** Opening READING TEXT block **
On the occasion of EXPOSED Torino Photo Festival, Galleria Simóndi, in collaboration with Micamera, presents in its project room the photographic series The Golden Liquid (2024) by Giulia Iacolutti.
Through the series The Golden Liquid, Giulia Iacolutti addresses breastfeeding—a subject still largely invisible in public policy—as a space subjected to strict socio-economic control. Within her works, the artist places the psychophysical well-being of the dyad—that is, the breastfeeding person and the breastfed child—at the center as the only indispensable condition. From this perspective, she investigates human milk, often referred to as the “liquid gold” of early childhood nutrition.
In collaboration with researchers from the Department of Life Sciences at University of Trieste, with CIMA, and with the Institute of Pathological Anatomy at Santa Maria della Misericordia Hospital, the artist analyzes the composition of her own milk and the emotional effects resulting from an extended period of breastfeeding.
The Golden Liquid takes shape as a multidisciplinary research project. The photographic series includes images of human milk, created under a microscope over the course of three years of breastfeeding, alongside details of the body connected to this practice. A distinctive element of the project is the use of orotone printing, an antique reproduction technique that produces silver-salt positives on gelatin-treated glass coated with metallic pigment. To this pigment, 22-karat gold dust has also been added, underscoring the symbolic value of the subject matter.
The installation opens with Formula (2026), a “relic” of milk transformed into a pearl through a freeze-drying process.
Last Milk (2023) is a Super 8 film lasting 2 minutes and 18 seconds, documenting the final manual expression of milk. The deliberately unsettling imagery seeks to evoke the moral coercion exerted on the caregiving subject, with the intention of challenging the oppressive idealization of the parental role.
** Closing READING TEXT block **
** Opening SUPPLIED ENTRIES block **
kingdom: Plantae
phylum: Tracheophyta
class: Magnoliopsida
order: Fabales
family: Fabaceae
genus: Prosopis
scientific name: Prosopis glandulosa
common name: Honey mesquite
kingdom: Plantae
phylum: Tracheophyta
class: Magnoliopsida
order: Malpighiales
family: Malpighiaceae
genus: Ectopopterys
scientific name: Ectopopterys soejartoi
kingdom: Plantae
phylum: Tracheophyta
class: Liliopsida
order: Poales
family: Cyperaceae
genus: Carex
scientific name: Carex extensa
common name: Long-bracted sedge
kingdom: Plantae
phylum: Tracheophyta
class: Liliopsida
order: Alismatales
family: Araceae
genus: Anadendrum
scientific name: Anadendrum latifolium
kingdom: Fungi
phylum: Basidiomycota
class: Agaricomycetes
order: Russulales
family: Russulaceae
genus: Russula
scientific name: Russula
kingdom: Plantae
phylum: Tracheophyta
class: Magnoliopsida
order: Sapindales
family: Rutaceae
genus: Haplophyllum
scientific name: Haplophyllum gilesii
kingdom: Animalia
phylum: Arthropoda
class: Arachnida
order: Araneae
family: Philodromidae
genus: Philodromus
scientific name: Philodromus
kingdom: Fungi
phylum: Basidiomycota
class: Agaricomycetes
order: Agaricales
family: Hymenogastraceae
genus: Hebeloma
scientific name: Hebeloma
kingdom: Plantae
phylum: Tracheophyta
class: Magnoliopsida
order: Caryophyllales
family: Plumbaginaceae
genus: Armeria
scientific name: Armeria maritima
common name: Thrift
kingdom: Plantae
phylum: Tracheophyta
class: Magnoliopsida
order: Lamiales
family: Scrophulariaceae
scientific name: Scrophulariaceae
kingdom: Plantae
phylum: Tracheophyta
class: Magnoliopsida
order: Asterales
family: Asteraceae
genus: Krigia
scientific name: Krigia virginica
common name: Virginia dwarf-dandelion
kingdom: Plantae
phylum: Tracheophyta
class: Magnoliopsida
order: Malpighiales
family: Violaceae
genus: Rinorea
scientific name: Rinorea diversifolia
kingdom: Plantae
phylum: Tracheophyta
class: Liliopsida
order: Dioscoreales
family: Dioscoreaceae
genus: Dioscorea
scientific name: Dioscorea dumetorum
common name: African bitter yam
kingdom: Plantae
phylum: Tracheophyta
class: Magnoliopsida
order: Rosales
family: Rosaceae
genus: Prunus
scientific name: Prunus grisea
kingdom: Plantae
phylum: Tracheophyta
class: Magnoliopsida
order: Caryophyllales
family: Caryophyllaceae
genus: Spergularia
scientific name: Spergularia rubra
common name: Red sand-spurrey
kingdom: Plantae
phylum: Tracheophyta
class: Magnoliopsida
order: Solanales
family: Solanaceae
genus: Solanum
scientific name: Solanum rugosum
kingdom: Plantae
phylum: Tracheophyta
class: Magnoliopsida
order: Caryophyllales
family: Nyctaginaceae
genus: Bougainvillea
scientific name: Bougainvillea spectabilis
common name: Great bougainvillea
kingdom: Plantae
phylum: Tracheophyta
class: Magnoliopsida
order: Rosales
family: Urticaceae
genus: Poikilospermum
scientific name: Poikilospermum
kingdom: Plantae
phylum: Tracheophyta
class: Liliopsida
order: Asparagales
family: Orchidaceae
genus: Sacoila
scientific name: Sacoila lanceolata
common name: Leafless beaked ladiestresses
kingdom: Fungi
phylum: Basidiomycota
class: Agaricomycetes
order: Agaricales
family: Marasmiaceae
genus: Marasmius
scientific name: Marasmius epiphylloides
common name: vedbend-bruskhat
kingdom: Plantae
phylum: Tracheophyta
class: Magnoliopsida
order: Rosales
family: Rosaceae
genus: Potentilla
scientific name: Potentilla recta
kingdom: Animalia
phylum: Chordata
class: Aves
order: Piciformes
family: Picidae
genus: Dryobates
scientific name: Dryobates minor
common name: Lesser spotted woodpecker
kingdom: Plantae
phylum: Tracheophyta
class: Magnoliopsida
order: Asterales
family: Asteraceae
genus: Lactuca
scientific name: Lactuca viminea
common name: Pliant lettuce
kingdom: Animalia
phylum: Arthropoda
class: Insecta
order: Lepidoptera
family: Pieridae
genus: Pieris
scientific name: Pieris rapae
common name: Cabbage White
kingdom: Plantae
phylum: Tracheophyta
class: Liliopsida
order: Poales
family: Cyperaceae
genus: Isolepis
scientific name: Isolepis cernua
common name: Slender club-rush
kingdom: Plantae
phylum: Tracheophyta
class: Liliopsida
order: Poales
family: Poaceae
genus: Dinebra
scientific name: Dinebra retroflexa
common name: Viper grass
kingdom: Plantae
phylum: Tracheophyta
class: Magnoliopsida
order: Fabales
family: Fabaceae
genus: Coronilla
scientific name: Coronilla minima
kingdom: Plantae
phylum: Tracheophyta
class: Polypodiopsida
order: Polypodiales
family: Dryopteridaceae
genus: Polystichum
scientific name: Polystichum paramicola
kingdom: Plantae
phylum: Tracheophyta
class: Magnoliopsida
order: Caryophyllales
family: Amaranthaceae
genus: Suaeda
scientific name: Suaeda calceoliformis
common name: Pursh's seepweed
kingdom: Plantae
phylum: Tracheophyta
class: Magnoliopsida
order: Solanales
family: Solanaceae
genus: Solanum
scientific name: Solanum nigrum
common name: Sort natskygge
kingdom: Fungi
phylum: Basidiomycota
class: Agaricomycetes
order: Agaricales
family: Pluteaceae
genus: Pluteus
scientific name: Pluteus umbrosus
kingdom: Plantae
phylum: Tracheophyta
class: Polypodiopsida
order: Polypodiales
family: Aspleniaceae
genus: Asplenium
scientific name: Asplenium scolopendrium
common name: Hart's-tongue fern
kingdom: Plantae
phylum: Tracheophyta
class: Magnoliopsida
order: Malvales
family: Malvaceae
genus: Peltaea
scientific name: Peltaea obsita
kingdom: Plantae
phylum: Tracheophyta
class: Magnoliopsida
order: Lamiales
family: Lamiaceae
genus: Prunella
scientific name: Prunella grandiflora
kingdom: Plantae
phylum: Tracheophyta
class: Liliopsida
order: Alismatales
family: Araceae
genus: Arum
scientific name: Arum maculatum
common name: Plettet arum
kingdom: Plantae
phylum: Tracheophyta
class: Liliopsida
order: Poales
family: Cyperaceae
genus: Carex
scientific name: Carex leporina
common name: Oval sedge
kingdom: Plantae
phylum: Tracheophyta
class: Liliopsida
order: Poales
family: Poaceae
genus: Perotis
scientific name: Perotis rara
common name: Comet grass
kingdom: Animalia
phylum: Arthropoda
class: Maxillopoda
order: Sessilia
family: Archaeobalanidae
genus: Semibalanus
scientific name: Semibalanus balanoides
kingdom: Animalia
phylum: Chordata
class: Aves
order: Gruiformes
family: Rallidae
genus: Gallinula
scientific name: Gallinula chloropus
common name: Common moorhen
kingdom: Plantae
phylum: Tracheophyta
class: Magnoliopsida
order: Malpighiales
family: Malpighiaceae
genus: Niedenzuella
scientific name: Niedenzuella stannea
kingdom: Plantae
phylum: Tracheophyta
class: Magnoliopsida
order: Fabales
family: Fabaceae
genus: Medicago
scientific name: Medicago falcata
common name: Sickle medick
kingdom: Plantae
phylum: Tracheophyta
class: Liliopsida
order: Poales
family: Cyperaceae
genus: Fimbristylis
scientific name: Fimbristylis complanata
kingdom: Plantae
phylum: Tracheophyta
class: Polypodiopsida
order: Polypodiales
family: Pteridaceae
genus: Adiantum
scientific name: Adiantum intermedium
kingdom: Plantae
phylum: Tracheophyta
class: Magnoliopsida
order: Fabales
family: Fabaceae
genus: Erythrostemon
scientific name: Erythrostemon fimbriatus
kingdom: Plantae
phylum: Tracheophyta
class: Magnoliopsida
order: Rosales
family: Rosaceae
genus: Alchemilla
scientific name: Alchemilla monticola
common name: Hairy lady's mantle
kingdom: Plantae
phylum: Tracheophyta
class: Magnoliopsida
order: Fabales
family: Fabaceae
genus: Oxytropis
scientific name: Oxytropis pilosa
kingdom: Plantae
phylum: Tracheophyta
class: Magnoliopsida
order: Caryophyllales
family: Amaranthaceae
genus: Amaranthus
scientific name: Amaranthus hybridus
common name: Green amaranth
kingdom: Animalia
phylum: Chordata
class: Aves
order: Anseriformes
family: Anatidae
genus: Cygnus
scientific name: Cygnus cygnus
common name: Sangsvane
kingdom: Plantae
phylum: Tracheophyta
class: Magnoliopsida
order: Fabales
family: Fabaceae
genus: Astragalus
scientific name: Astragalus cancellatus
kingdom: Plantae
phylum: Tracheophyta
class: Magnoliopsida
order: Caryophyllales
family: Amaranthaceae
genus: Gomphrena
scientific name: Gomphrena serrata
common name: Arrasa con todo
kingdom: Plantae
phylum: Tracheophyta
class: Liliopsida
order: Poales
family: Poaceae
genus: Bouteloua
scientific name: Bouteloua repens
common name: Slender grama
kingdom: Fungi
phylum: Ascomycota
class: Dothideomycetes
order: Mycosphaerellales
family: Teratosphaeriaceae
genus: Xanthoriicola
** Closing SUPPLIED ENTRIES block **
• EXERCISE
Write the next part of the exhibition text on The Golden Liquid, picking up after its last sentence. The records were taken from a separate source.

• RESULT
At That Moment I Understood That It Was Not She Who Survived Thanks to Me, but I Thanks to Her (2023) translates into graphic form an ocular trace: the micro-movements of the pupil recorded while the artist pronounced this sentence, recalling her daughter’s first latch at the breast. The thickness of the lines indicates the speed of the saccades, while the golden points correspond to pupil fixations.
Giulia Iacolutti (Cattolica, 1985) is a photographer and visual artist whose practice explores visual forms aimed at subverting normative relational frameworks through photography, performance, video, and participatory practices. After earning a degree in Art Economics from Ca’ Foscari University of Venice, she graduated in Photography from the Accademia del Teatro alla Scala and in Visual Storytelling from the Pedro Meyer Foundation.
She has exhibited in both solo and group shows, including at Kunst Meran, PAC, La Triennale di Milano, Galleria Civica MART, MUAC, and Galleria Akademija.
She is part of the project No Place Like Home. Italian Photography since the 1980s, curated by Ralph Goertz, currently touring major German institutions such as Kunsthalle Darmstadt, Schauwerk Sindelfingen, and Draiflessen Collection.
Her work is included in public and private collections, including the Collezione Donata Pizzi, MUNAF, Fondo Malerba, the Library of La Galleria Nazionale, Artphilein, Goriški Muzej, the Civic Museums of Udine, and the University Museum System of the University of Trieste.
Among the awards she has received are Metamorfosi 2025 from the Italian Cultural Institute of Prague, the Mila Award 2024, the Paolo Cardazzo Award 2021, and the Bastianelli Award 2020 for her first book, Casa Azul.
She has been awarded several ministerial grants, including Strategia Fotografia 2025, PAC Piano per l’Arte Contemporanea 2023, Refocus 2020 (MiC), and Italia Inclusiva 2022 (MAECI).
In 2023, she published I Don’t Care (About Football) with bruno, which was a finalist for the Author Book Award 2023 in Arles.
She is regularly invited to give lectures, talks, and workshops at leading Italian institutions, including ABA Roma, ABA Venezia, IED Milano, the Festival della Filosofia di Modena, Fondazione Sozzani, and at the universities of Udine, Padua, Trieste, and Trento.
Since 2024, she has been part of the collective The Glorious Mothers.